Mr. Richmond described an increasingly confrontational relationship that appeared to culminate with a decision in July, 2003, to launch a comprehensive review of Nortel’s balance sheet that ultimately led to a restatement of the company’s books in the fall of that year.
Matters came to a head when Deloitte & Touche – at Mr. Richmond’s insistence – refused to allow Nortel to use $142-million of accounting reserves in the second quarter of 2003. The move would have boosted the company’s profit by the same amount at a time when the telecom giant was hovering near the break-even mark and even small amounts of income were deemed to be material.
Mr. Richmond said he attended a meeting with Mr. Dunn in July, 2003, where he insisted the $142-million could not be used in the quarter because there were no “triggers” to justify the release of the reserves in that period. He also pushed Nortel to launch a comprehensive review of all its reserves to determine if more were out of date and needed to be removed from the books, he said.
“Mr.
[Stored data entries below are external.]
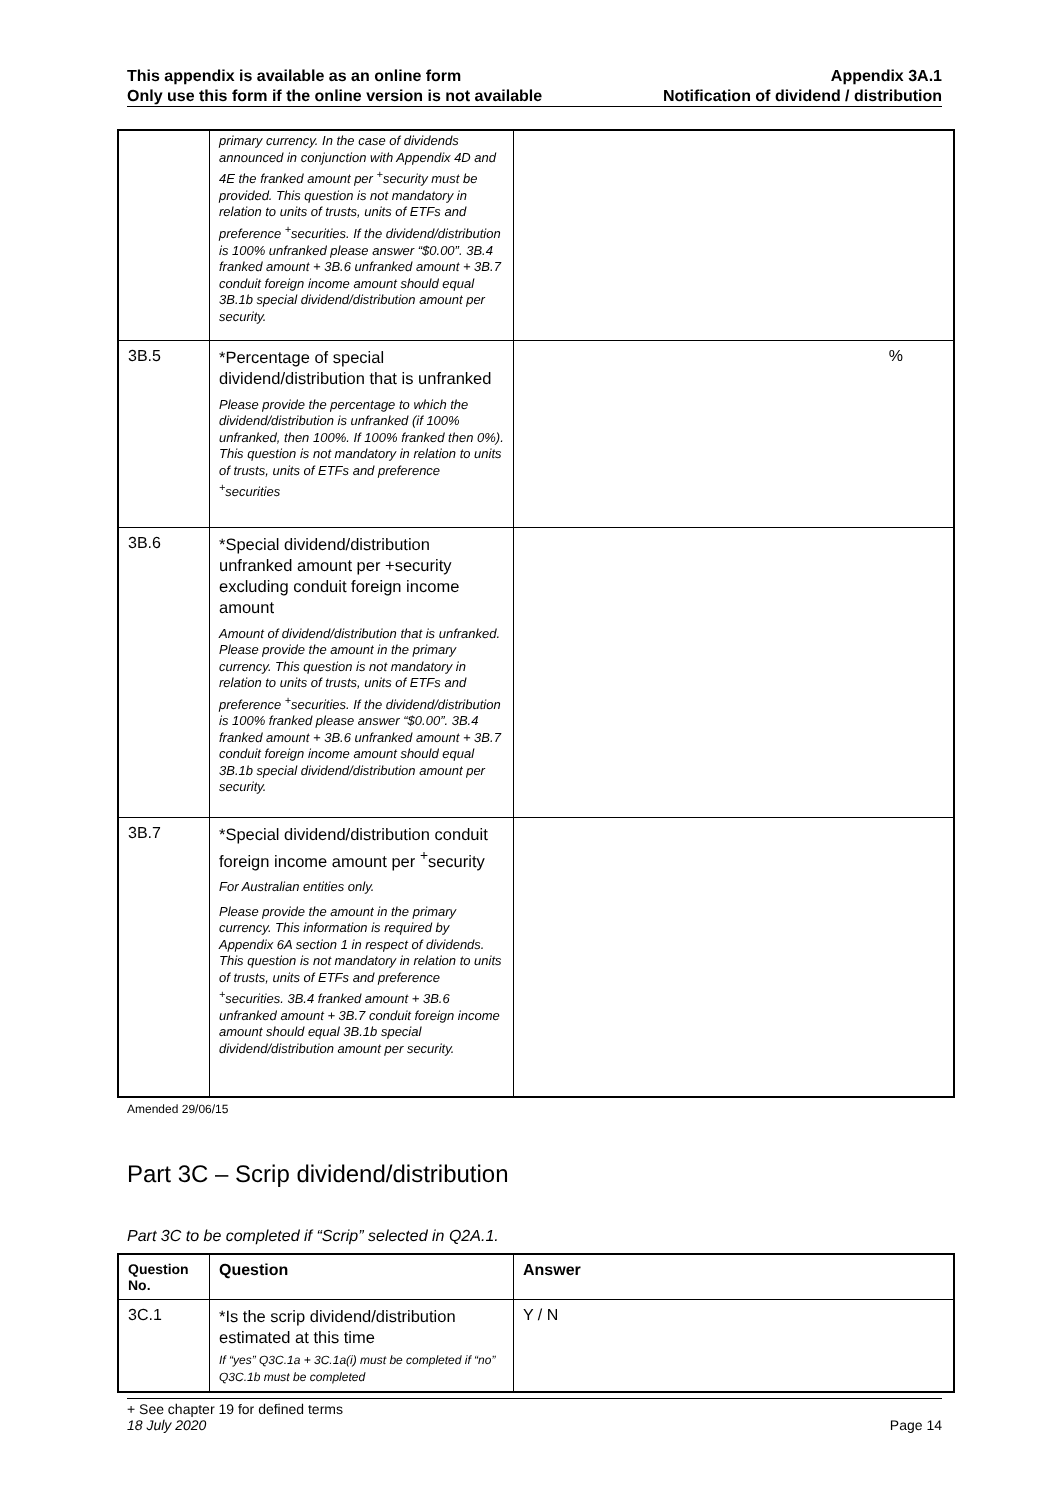This appendix is available as an online form
Only use this form if the online version is not available
Appendix 3A.1
Notification of dividend / distribution
| | primary currency. In the case of dividends announced in conjunction with Appendix 4D and 4E the franked amount per <sup>+</sup>security must be provided. This question is not mandatory in relation to units of trusts, units of ETFs and preference <sup>+</sup>securities. If the dividend/distribution is 100% unfranked please answer “$0.00”. 3B.4 franked amount + 3B.6 unfranked amount + 3B.7 conduit foreign income amount should equal 3B.1b special dividend/distribution amount per security. | |
| 3B.5 | *Percentage of special dividend/distribution that is unfranked Please provide the percentage to which the dividend/distribution is unfranked (if 100% unfranked, then 100%. If 100% franked then 0%). This question is not mandatory in relation to units of trusts, units of ETFs and preference <sup>+</sup>securities | % |
| 3B.6 | *Special dividend/distribution unfranked amount per +security excluding conduit foreign income amount Amount of dividend/distribution that is unfranked. Please provide the amount in the primary currency. This question is not mandatory in relation to units of trusts, units of ETFs and preference <sup>+</sup>securities. If the dividend/distribution is 100% franked please answer “$0.00”. 3B.4 franked amount + 3B.6 unfranked amount + 3B.7 conduit foreign income amount should equal 3B.1b special dividend/distribution amount per security. | |
| 3B.7 | *Special dividend/distribution conduit foreign income amount per <sup>+</sup>security For Australian entities only. Please provide the amount in the primary currency. This information is required by Appendix 6A section 1 in respect of dividends. This question is not mandatory in relation to units of trusts, units of ETFs and preference <sup>+</sup>securities. 3B.4 franked amount + 3B.6 unfranked amount + 3B.7 conduit foreign income amount should equal 3B.1b special dividend/distribution amount per security. | |
Amended 29/06/15
Part 3C – Scrip dividend/distribution
Part 3C to be completed if “Scrip” selected in Q2A.1.
| Question No. | Question | Answer |
| 3C.1 | *Is the scrip dividend/distribution estimated at this time If “yes” Q3C.1a + 3C.1a(i) must be completed if “no” Q3C.1b must be completed | Y / N |
+ See chapter 19 for defined terms
18 July 2020 Page 14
Dunn was not inclined to go down that path,” Mr. Richmond said.
He said the Nortel CEO argued that the review would find no further reserve problems and the $142-million was all there was. But he was persuaded to launch the review, which ultimately led to a restatement of almost $1-billion in liabilities, including $733-million of reserves that had been misstated in the first and second quarters of 2003.
In a Deloitte client survey in July that year, Mr. Gollogly expressed his frustrations with the Deloitte auditors working on the Nortel account, the trial heard.
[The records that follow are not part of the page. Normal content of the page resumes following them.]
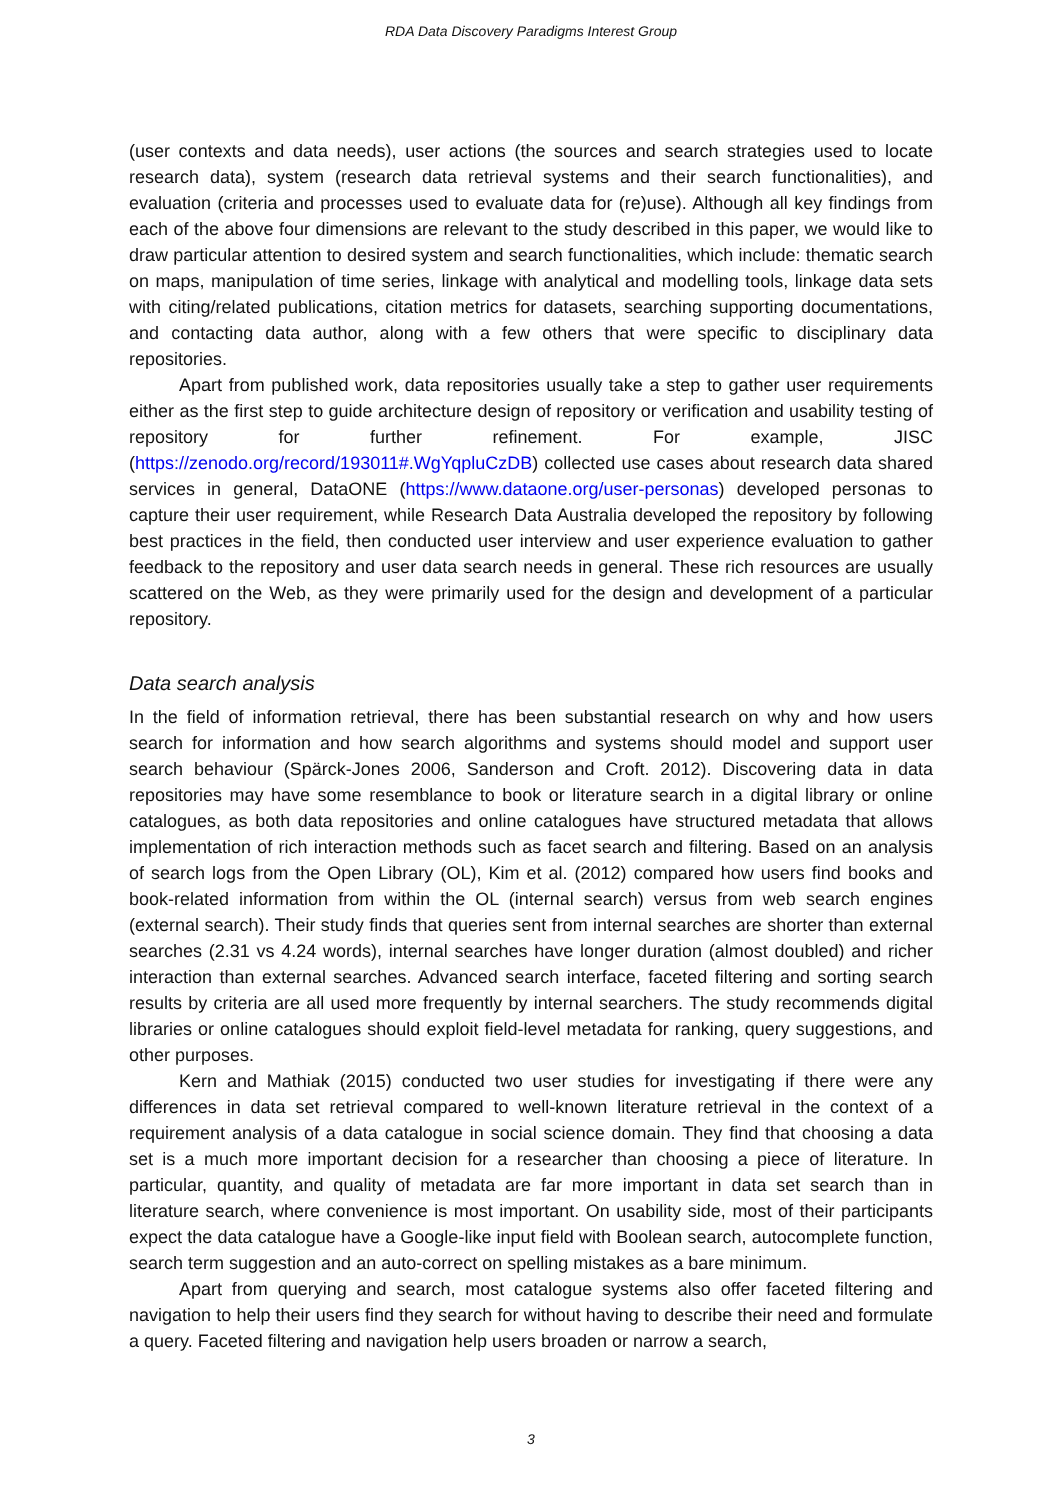RDA Data Discovery Paradigms Interest Group
(user contexts and data needs), user actions (the sources and search strategies used to locate research data), system (research data retrieval systems and their search functionalities), and evaluation (criteria and processes used to evaluate data for (re)use). Although all key findings from each of the above four dimensions are relevant to the study described in this paper, we would like to draw particular attention to desired system and search functionalities, which include: thematic search on maps, manipulation of time series, linkage with analytical and modelling tools, linkage data sets with citing/related publications, citation metrics for datasets, searching supporting documentations, and contacting data author, along with a few others that were specific to disciplinary data repositories.
Apart from published work, data repositories usually take a step to gather user requirements either as the first step to guide architecture design of repository or verification and usability testing of repository for further refinement. For example, JISC (https://zenodo.org/record/193011#.WgYqpluCzDB) collected use cases about research data shared services in general, DataONE (https://www.dataone.org/user-personas) developed personas to capture their user requirement, while Research Data Australia developed the repository by following best practices in the field, then conducted user interview and user experience evaluation to gather feedback to the repository and user data search needs in general. These rich resources are usually scattered on the Web, as they were primarily used for the design and development of a particular repository.
Data search analysis
In the field of information retrieval, there has been substantial research on why and how users search for information and how search algorithms and systems should model and support user search behaviour (Spärck-Jones 2006, Sanderson and Croft. 2012). Discovering data in data repositories may have some resemblance to book or literature search in a digital library or online catalogues, as both data repositories and online catalogues have structured metadata that allows implementation of rich interaction methods such as facet search and filtering. Based on an analysis of search logs from the Open Library (OL), Kim et al. (2012) compared how users find books and book-related information from within the OL (internal search) versus from web search engines (external search). Their study finds that queries sent from internal searches are shorter than external searches (2.31 vs 4.24 words), internal searches have longer duration (almost doubled) and richer interaction than external searches. Advanced search interface, faceted filtering and sorting search results by criteria are all used more frequently by internal searchers. The study recommends digital libraries or online catalogues should exploit field-level metadata for ranking, query suggestions, and other purposes.
Kern and Mathiak (2015) conducted two user studies for investigating if there were any differences in data set retrieval compared to well-known literature retrieval in the context of a requirement analysis of a data catalogue in social science domain. They find that choosing a data set is a much more important decision for a researcher than choosing a piece of literature. In particular, quantity, and quality of metadata are far more important in data set search than in literature search, where convenience is most important. On usability side, most of their participants expect the data catalogue have a Google-like input field with Boolean search, autocomplete function, search term suggestion and an auto-correct on spelling mistakes as a bare minimum.
Apart from querying and search, most catalogue systems also offer faceted filtering and navigation to help their users find they search for without having to describe their need and formulate a query. Faceted filtering and navigation help users broaden or narrow a search,
3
Crown attorney Robert Hubbard displayed a Deloitte document that appeared to summarize comments from Mr. Gollogly about the audit firm’s work at the time. In the summary, the controller allegedly described the two lead audit partners as “inflexible” and “night and day” from the staff who preceded them.
“The collaborative approach to the audit seemed to have suddenly become confrontational,” the summary said. “Gollogly said he didn’t know why. Don and John are not in ‘solution’ mode.”
The confrontation in July, 2003, came just three months after Nortel and Deloitte had disagreed about the company’s use of $80-million of head office non-operating reserves in the first quarter of 2003.
Mr. Richmond said he agreed with using the reserves in the first quarter but insisted the number be disclosed in Nortel’s press release announcing its first quarter results. He said Mr. Dunn argued against the disclosure because the number was not large, but Mr. Richmond argued it was material in terms of pushing the company into profitability for the period.
Mr. Richmond also testified he warned company officials in April, 2003, that the practice of using accounting reserves with no valid triggers had to come to an end.
“They needed to clearly understand that processing unnecessary provisions on the [income statement]in the second, third and fourth quarters was simply not acceptable,” he said.
Mr. Richmond also testified about a “seminal” change in the accounting climate that occurred in 1998 and 1998 after the U.S. Securities and Exchange Commission told companies it would not longer tolerate the use of small amounts of accounting reserves to massage profits to meet earnings targets.
“Within our profession this was a huge deal,” Mr. Richmond said.
He said he attended “countless” presentations to boards of directors about how companies had to stop using reserves to fine-tune their profit numbers.